12. Author byline + bio + credentials — recommended. Named author, bio block, LinkedIn, credentials. Primary-source citations on data-driven pieces (government, academic, registry data — not blog-citing-blog).

13. Freshness + deprecation governance — recommended. dateModified in schema and visible text. Deprecated posts: noindex, banner, replacement URL in CMS field, Link: rel="successor-version", <link rel="canonical"> pointed at the replacement. Monthly scan flags content older than 12 months. Cloudflare’s Redirects for AI Training turns canonicals into 301s for training crawlers, so this hygiene affects model behaviour, not just SEO.

14. content-signal response header on HTML — recommended. Every public HTML response: content-signal: ai-train=yes, search=yes, ai-input=yes (or per-client policy). Excluded from admin, REST, cron, and authenticated paths. Authority: Cloudflare convention; IETF AI Preferences WG (draft-ietf-aipref-vocab) in progress.

15. Web Bot Auth verification (origin-side) — conditional. For sites that originate bot or agent traffic to other origins: publish keys at /.well-known/http-message-signatures-directory, sign requests per RFC 9421 with the Signature-Agent header. Cloudflare and Google co-author the IETF drafts; the working group was chartered early 2026. Google is testing it in production for its agent fleet. Authority: IETF Web Bot Auth WGdraft-meunier-web-bot-auth-architecture-05, draft-meunier-http-message-signatures-directory-05.

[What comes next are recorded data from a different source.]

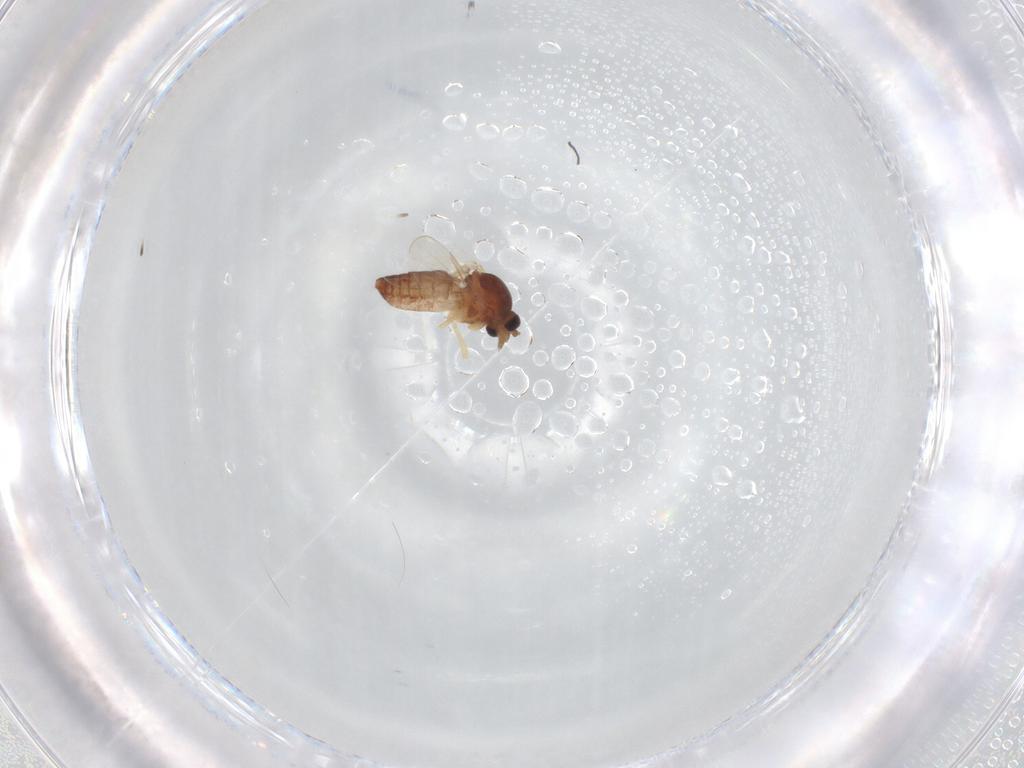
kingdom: Animalia
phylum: Arthropoda
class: Insecta
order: Diptera
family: Ceratopogonidae
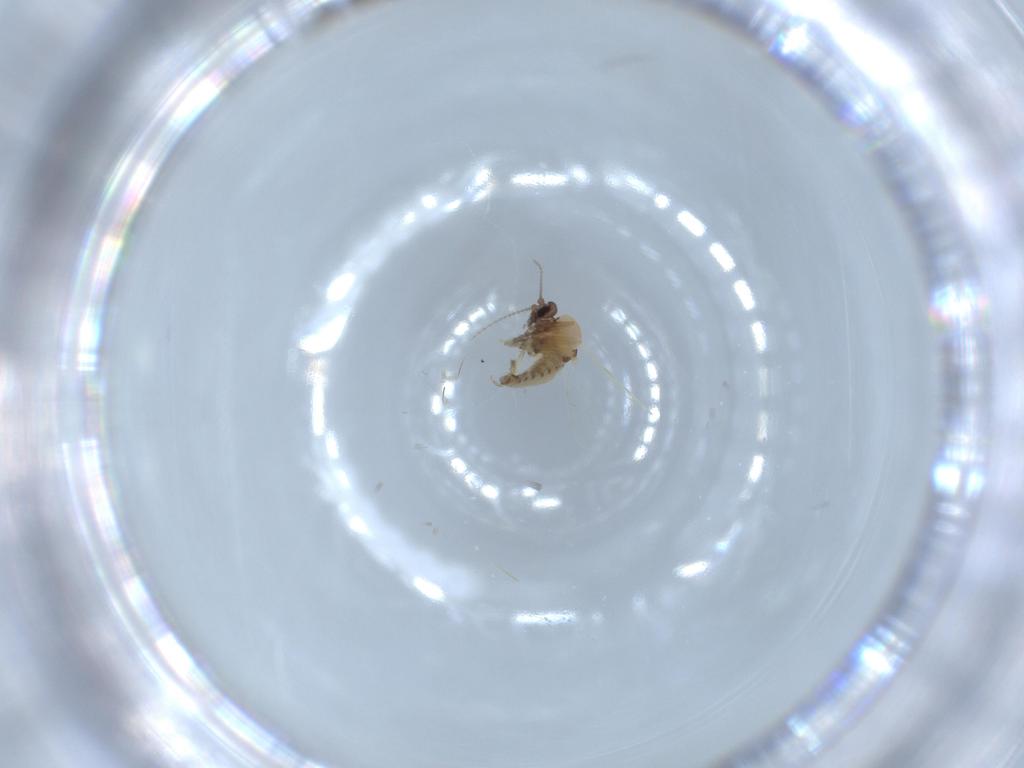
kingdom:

16. /.well-known/agent-statement.json — Framix convention. JSON: site identity, AI usage policy summary, endpoint URLs (sitemap, llms, api-catalog, mcp). CMS-editable. Glue between the Framix scorecard, audits, and client policy.

17. /.well-known/api-catalog — conditional. JSON pointer to OpenAPI specs, webhook endpoints, partner docs. Pair with /.well-known/oauth-authorization-server and /.well-known/oauth-protected-resource when APIs are gated. Skip on pure content sites. Authority: RFC 9727; RFC 8414; RFC 9728.

18. MCP Server Card + Agent Skills index — emerging. MCP Server Card at /.well-known/mcp/server-card.json and a domain catalog at /.well-known/mcp/catalog. Agent Skills index at /.well-known/agent-skills/index.json (Cloudflare RFC v0.2, March 2026; rename from /skills/). Ship for docs sites, product catalogs, regional data, configurable APIs. Both are draft standards; deploy behind a feature flag, monitor SEP/RFC churn quarterly. Authority: MCP SEP-2127; Cloudflare Agent Skills Discovery RFC.

Commerce protocols (x402, UCP, ACP, A2A) follow a separate decision tree — see Pillar 5 § Commerce track.